[Opening AVAILABLE DATA section]

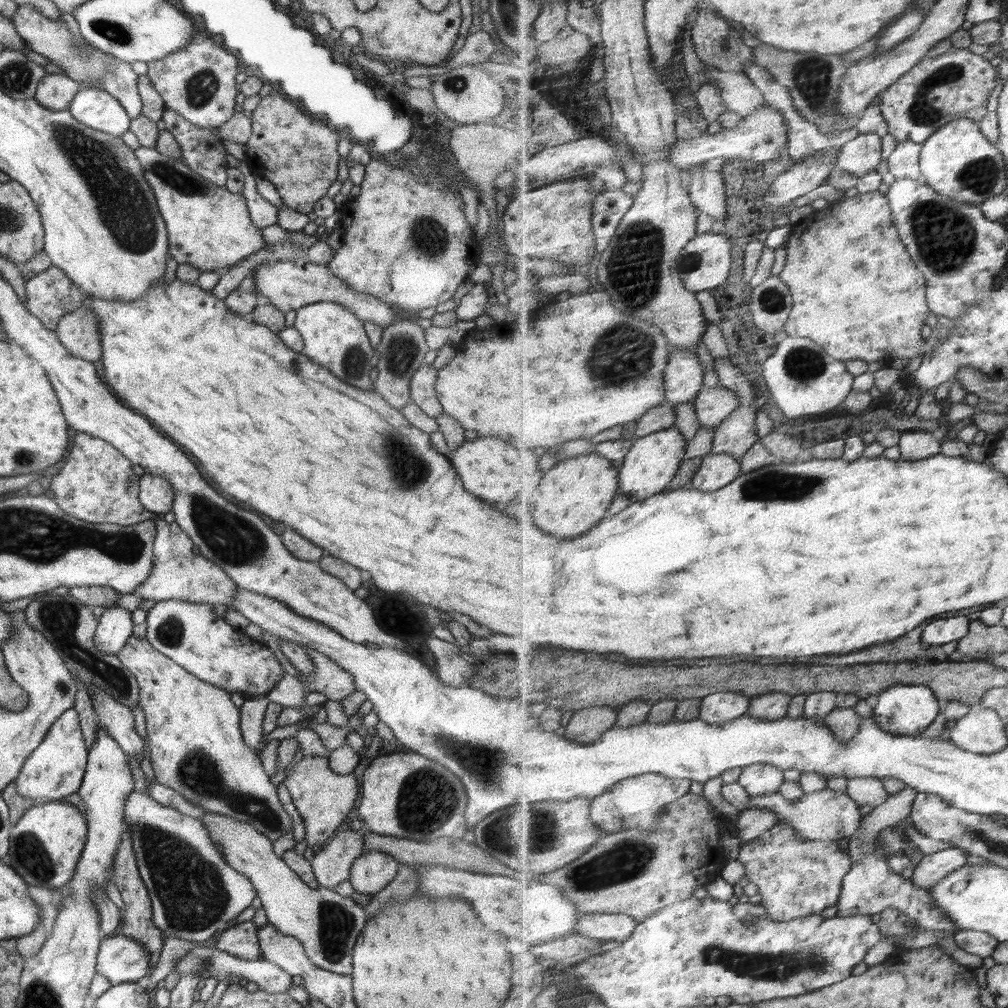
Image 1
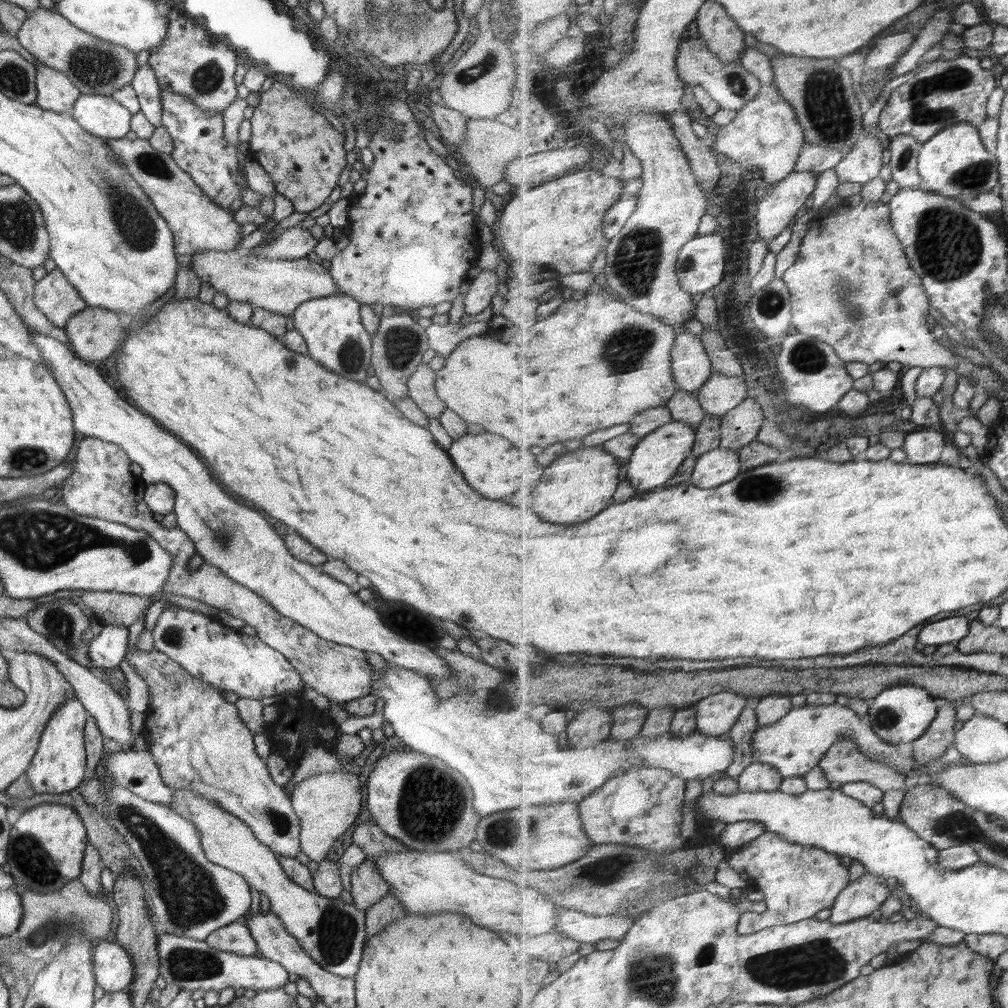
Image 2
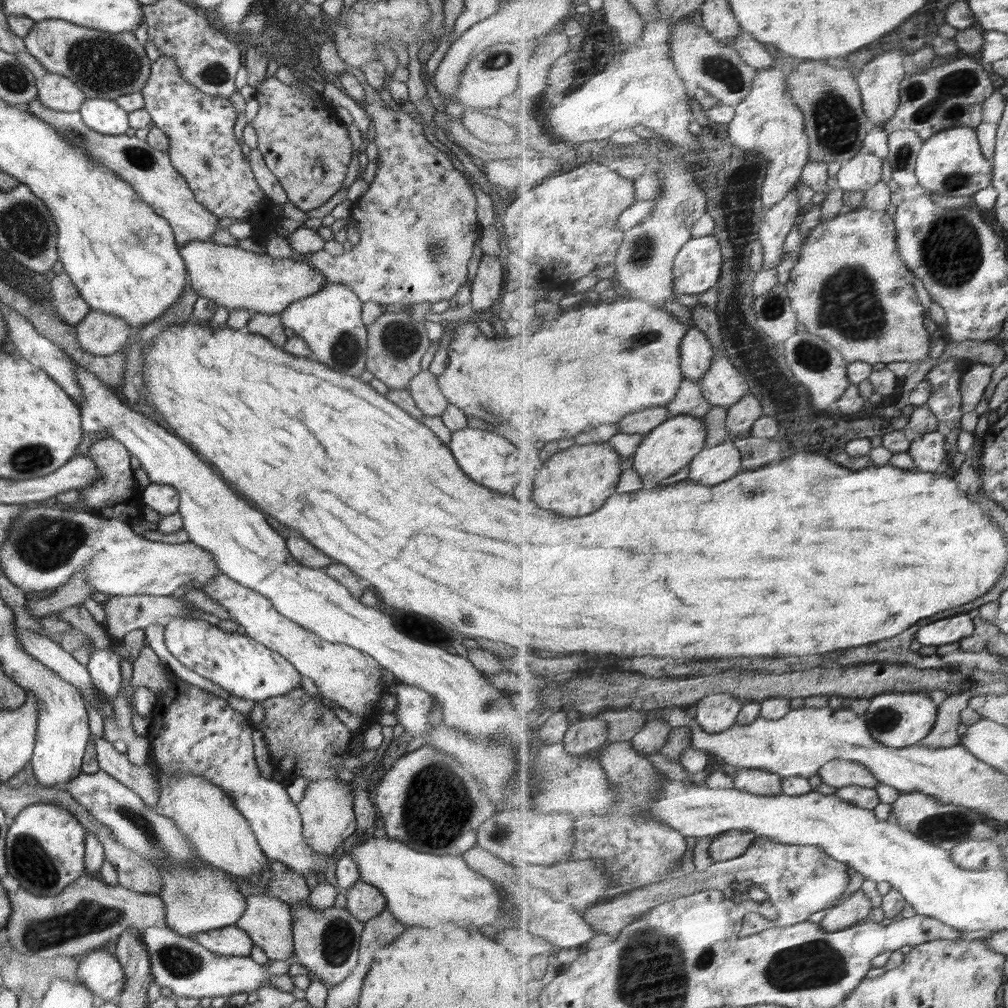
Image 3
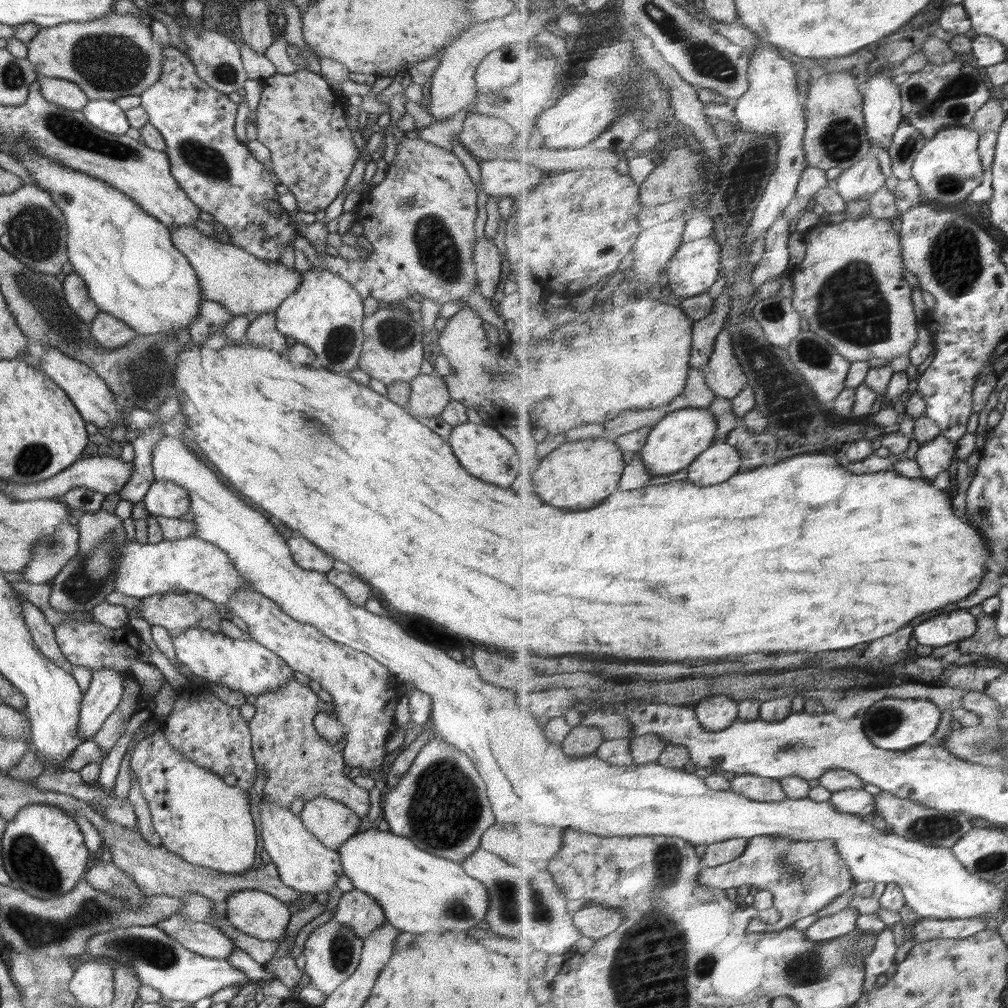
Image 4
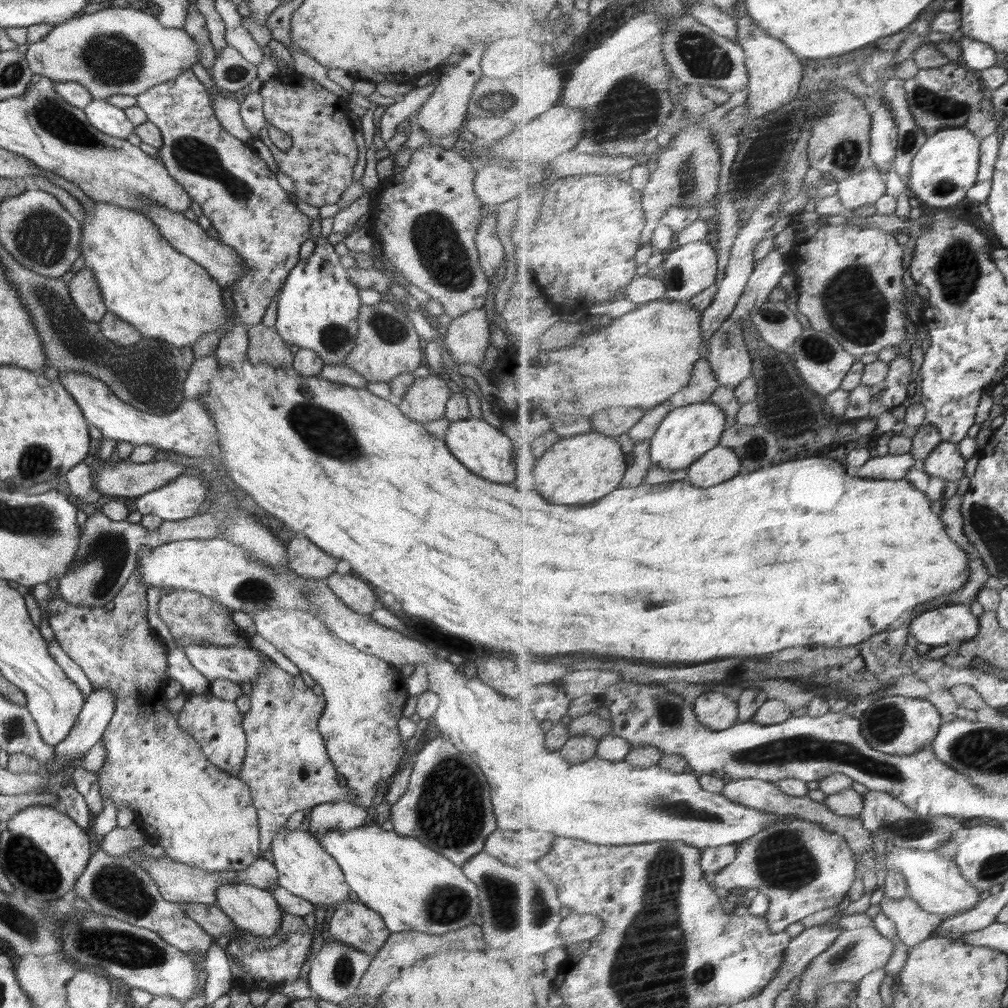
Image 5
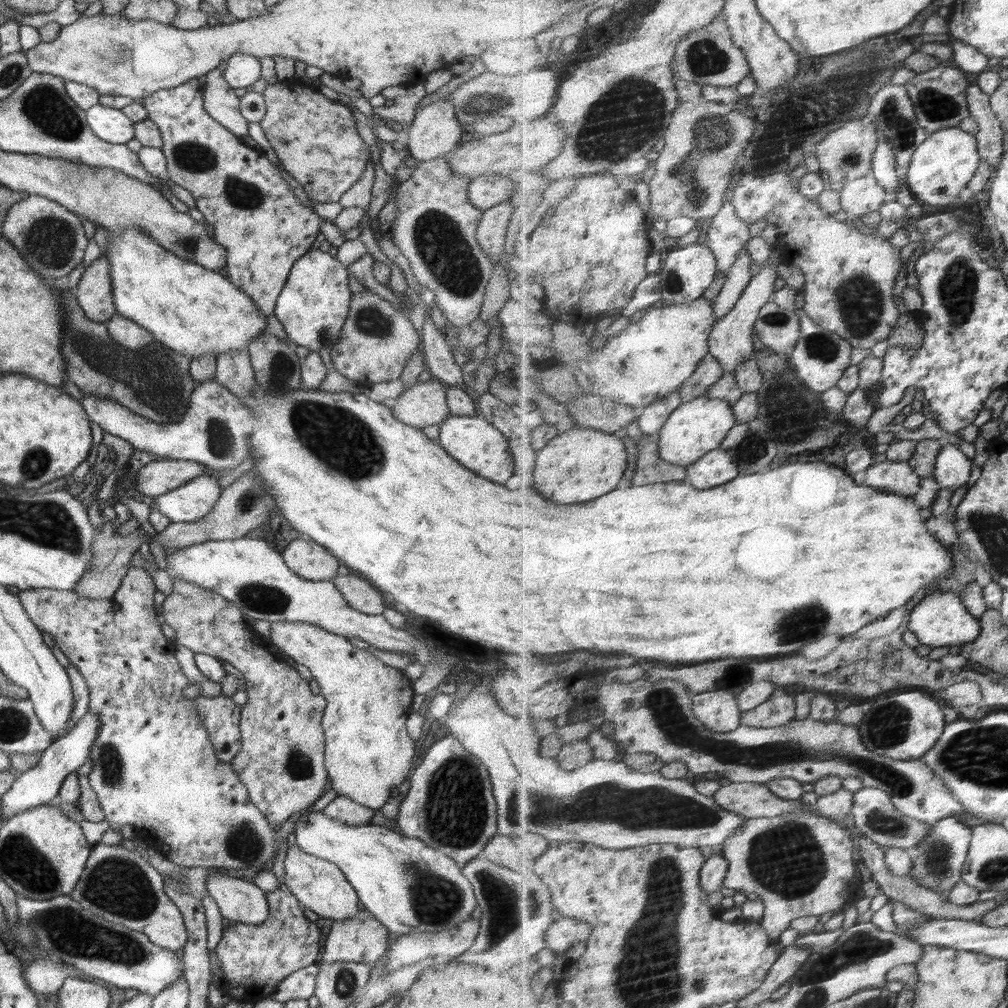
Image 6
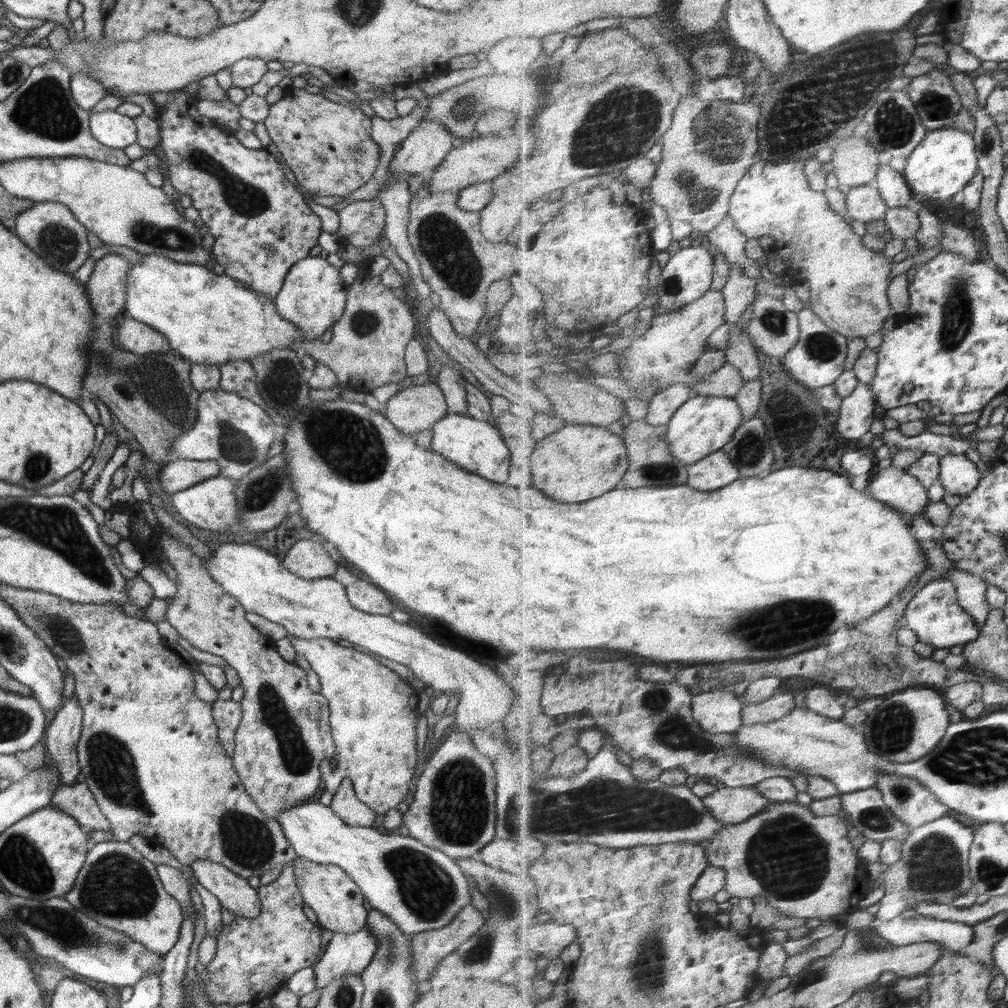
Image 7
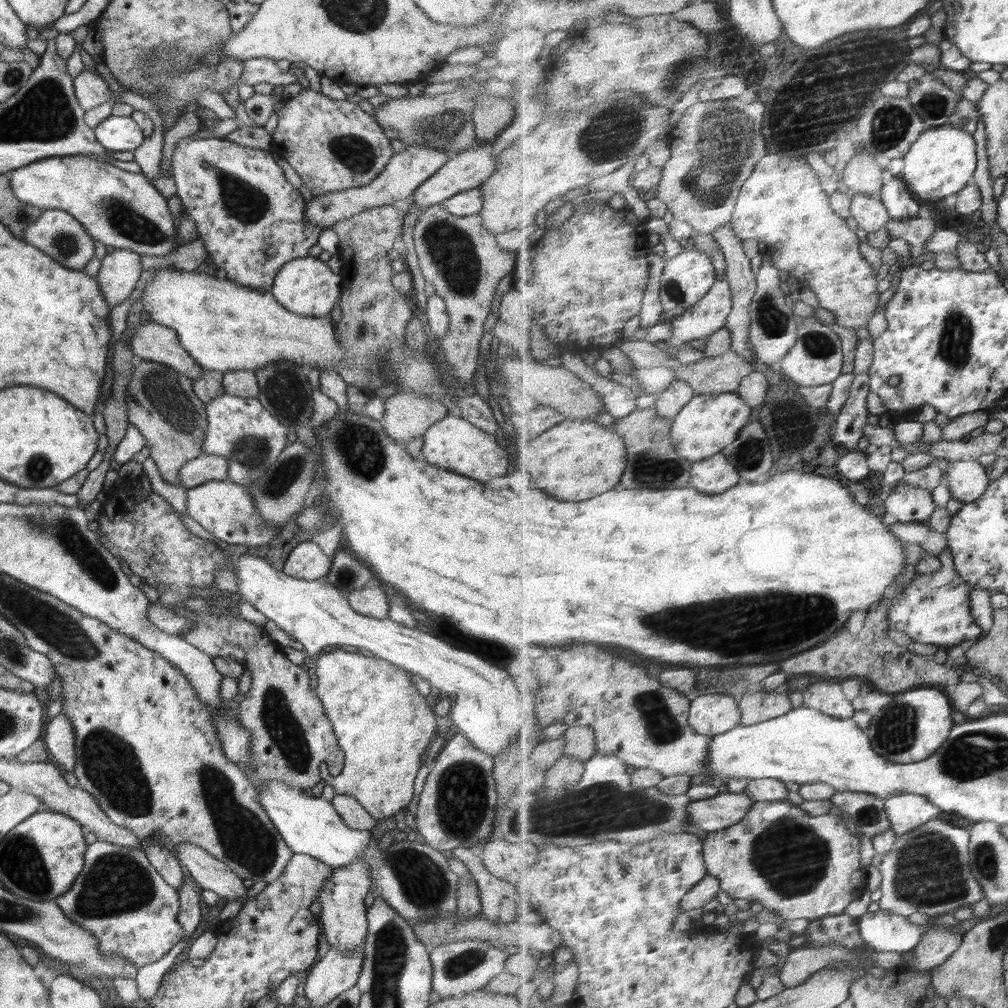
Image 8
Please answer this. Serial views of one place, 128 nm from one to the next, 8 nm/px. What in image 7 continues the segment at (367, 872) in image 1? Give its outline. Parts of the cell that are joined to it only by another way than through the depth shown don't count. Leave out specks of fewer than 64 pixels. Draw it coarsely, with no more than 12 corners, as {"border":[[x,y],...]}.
{"border":[[364,926],[334,932],[313,967],[317,991],[361,974],[376,952]]}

[Closing AVAILABLE DATA section]

▸ ABOUT THIS EXERCISE
Pictures stay out; reproduce every line of the records exactly.

▸ ANSWER BELOW
Image 1
Image 2
Image 3
Image 4
Image 5
Image 6
Image 7
Image 8
Please answer this. Serial views of one place, 128 nm from one to the next, 8 nm/px. What in image 7 continues the segment at (367, 872) in image 1? Give its outline. Parts of the cell that are joined to it only by another way than through the depth shown don't count. Leave out specks of fewer than 64 pixels. Draw it coarsely, with no more than 12 corners, as {"border":[[x,y],...]}.
{"border":[[364,926],[334,932],[313,967],[317,991],[361,974],[376,952]]}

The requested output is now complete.